# Master Concept: Auditing the Writing

**Goal**: Systematically review, flag, and elevate LLM-generated prose across massive DH databases (QueryPat, HermeticDB, Shakespeare) without blowing through context windows, burning API budgets, or losing the human academic voice.

## 1. The Challenge of Massive Databases
Projects like `QueryPat` and `MarxistPortal` contain thousands of entities, timeline events, and essays. Running full-text LLM rewrites on 10,000 JSON entries is neither token-efficient nor epistemologically sound. Mass automation inevitably causes "flattening"—the LLM smooths out contradictions, erases scholarly disputes, and defaults to "vague praise." You need a way to audit the database surgically.

## 2. Pros & Cons of Current Approaches

### Approach A: Automated Batch Overrides (e.g., QueryPat v2.0 pipelines)
* **Pros**: Incredibly fast; scales across 1,100 segments instantly.
* **Cons**: Massive token consumption. Without a human in the loop, the LLM quickly drifts away from your strict templates. It violates *Prompt Archaeology Value #7* (Methodology emerges under pressure) by favoring theoretical, over-engineered automation instead of deep reading.

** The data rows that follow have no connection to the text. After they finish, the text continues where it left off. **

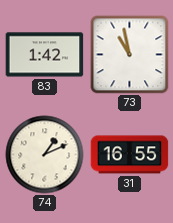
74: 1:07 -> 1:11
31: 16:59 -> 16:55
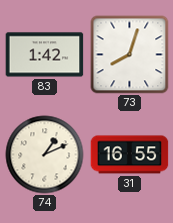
73: 10:58 -> 8:03
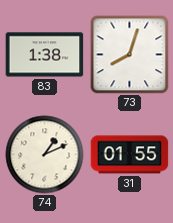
83: 1:42 -> 1:38
31: 16:55 -> 01:55
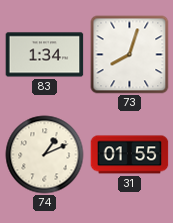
83: 1:38 -> 1:34
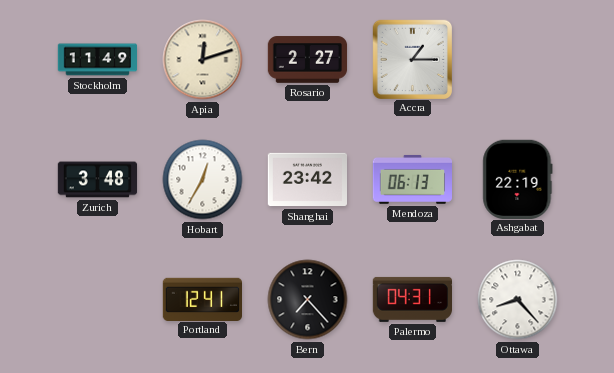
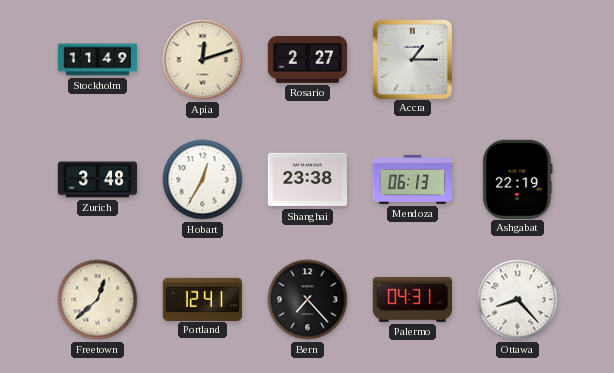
Shanghai: 23:42 -> 23:38
Freetown: none -> 12:38
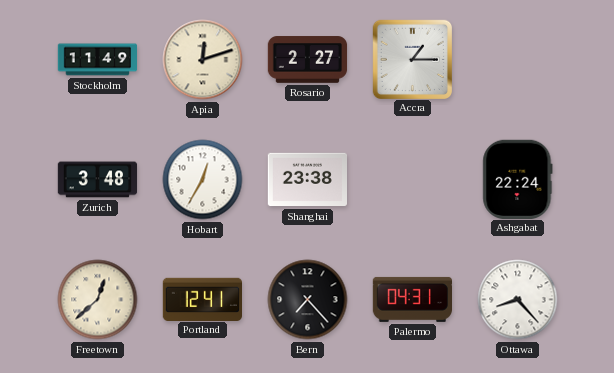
Mendoza: 06:13 -> none
Ashgabat: 22:19 -> 22:24
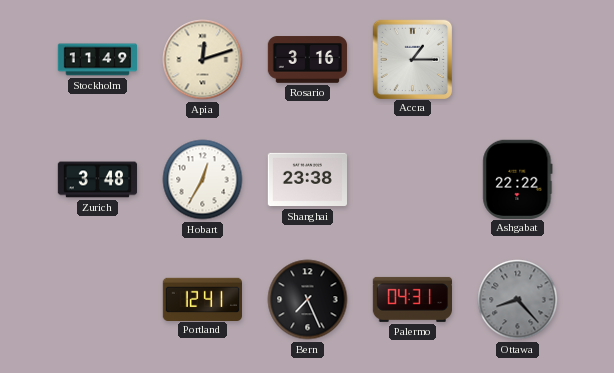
Rosario: 2:27 -> 3:16
Ashgabat: 22:24 -> 22:22
Freetown: 12:38 -> none
Bern: 7:23 -> 7:26
Ottawa dial: white -> grey
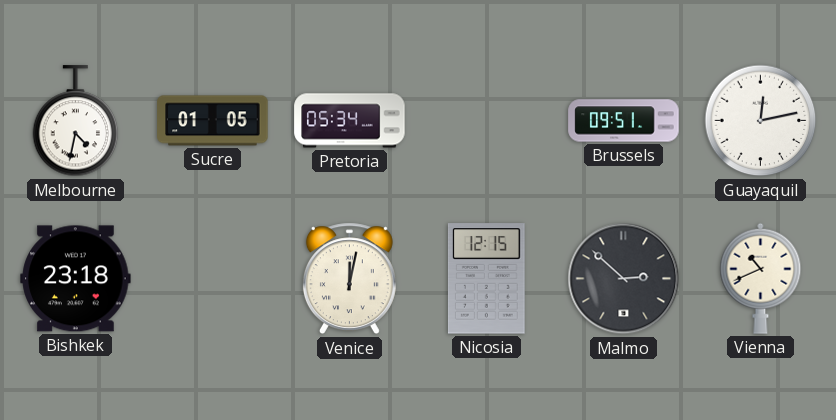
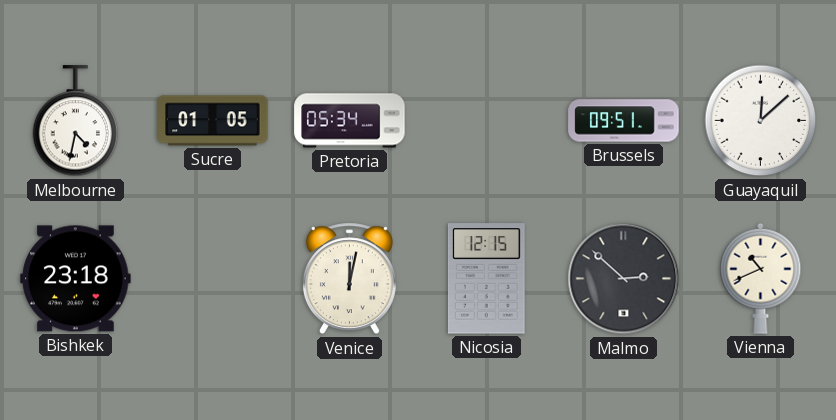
Guayaquil: 12:13 -> 12:08
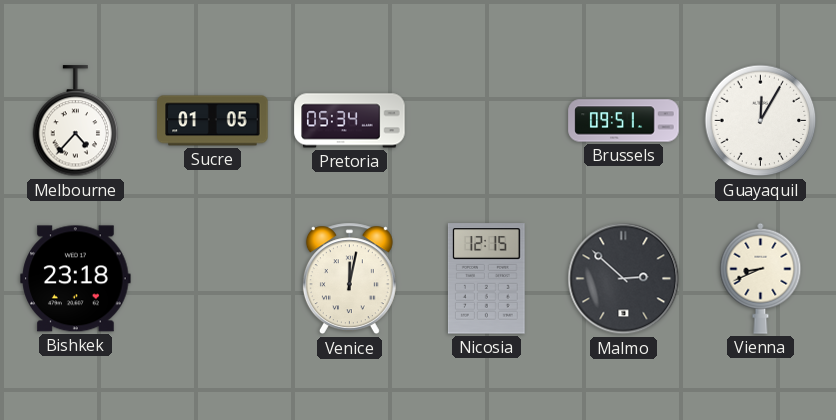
Melbourne: 4:32 -> 4:37
Guayaquil: 12:08 -> 12:05
Vienna: 10:41 -> 8:41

### Approach B: The "Q-Log" Manual Method (e.g., MTGSLIDER)
* **Pros**: Extremely high quality. Captures verbatim text, explicitly surfaces contradictions, and strictly adheres to the Deckard Boundary.
* **Cons**: Does not scale to thousands of records quickly.

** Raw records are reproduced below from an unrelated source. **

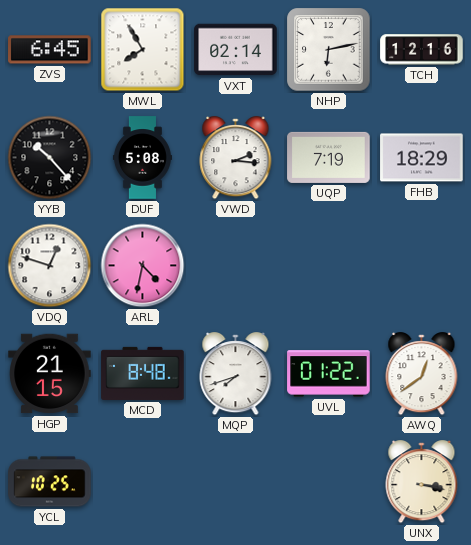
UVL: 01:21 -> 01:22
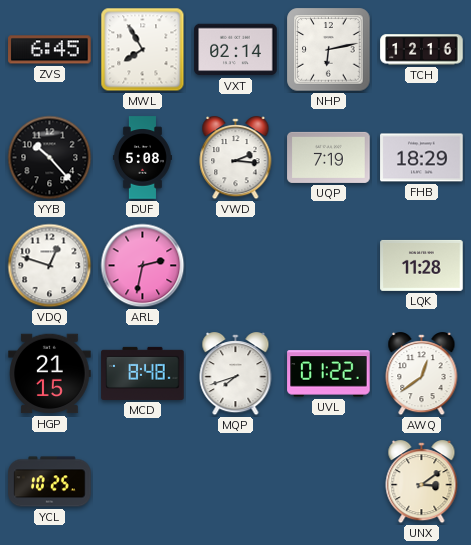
ARL: 4:32 -> 2:32
LQK: none -> 11:28
UNX: 3:17 -> 3:09
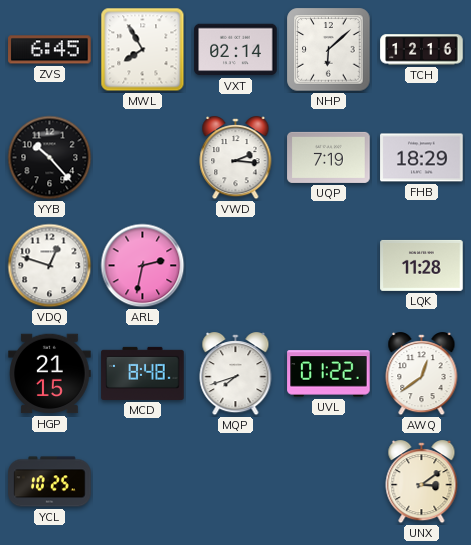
NHP: 6:13 -> 6:08
DUF: 5:08 -> none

## 3. A Token-Efficient Auditing Strategy
To merge the speed of batch scripts with the rigor of manual Q-Logs, we must build a **Lint-and-Sample Pipeline**:

1. **Deterministic Linting (Zero Tokens)**
   Do not use an LLM to read for structural compliance. Use Python scripts to flag bad writing structurally. A script can easily check if an `interpretive_stance` is under 120 words, or if an essay lacks citation brackets like `(Sutin 1989)`. Flag these rows as `review_status: FAILED_LINT` in SQLite.
2. **Semantic Sampling (Low Tokens)**
   Instead of rewriting the whole database, extract a random sample of 50 profiles currently flagged as `DRAFT`. Pass them to the LLM with the prompt: *"Rate these profiles 1-5 against the rules in `concept_scholarly_writing.md`. Only rewrite the ones that score a 1 or 2."*
3. **The Human Dashboard (The "Reading Environment")**
   Surface the `FAILED_LINT` and `DRAFT` entries in a dedicated local HTML dashboard for manual review. This honors the framework's core design philosophy: it is a "one-click reading environment," not a magical auto-writer.

## 4. How the Wiki Memory System Helps
* **The Global Benchmark**: The auditing script doesn't need to carry a bloated 2,000-word prompt. It simply references the wiki's `concept_scholarly_writing.md` master template as the absolute benchmark for quality.
* **The Critique Ledger**: By maintaining this document, the wiki acts as institutional memory. It remembers *why* we stopped using "Approach A" (Batch Overrides). Future AI agents will no longer suggest expensive, full-database rewrites because the wiki explicitly forbids it.
* **Cross-Project Triage**: The wiki can host a script that routinely reads all 10 SQLite databases in `C:\Dev` and outputs a weekly `vault/audit_report.md` tracking the ratio of `DRAFT` vs `VERIFIED` content across your entire scholarly ecosystem.

## 5. Next Steps
1. Build `scripts/lint_writing.py` in the `DH Framework` to perform the zero-token structural checks.
2. Build an `Audit Report` dashboard into the `DBCatalog` HTML portal so you can see exactly which databases need manual Q-log attention.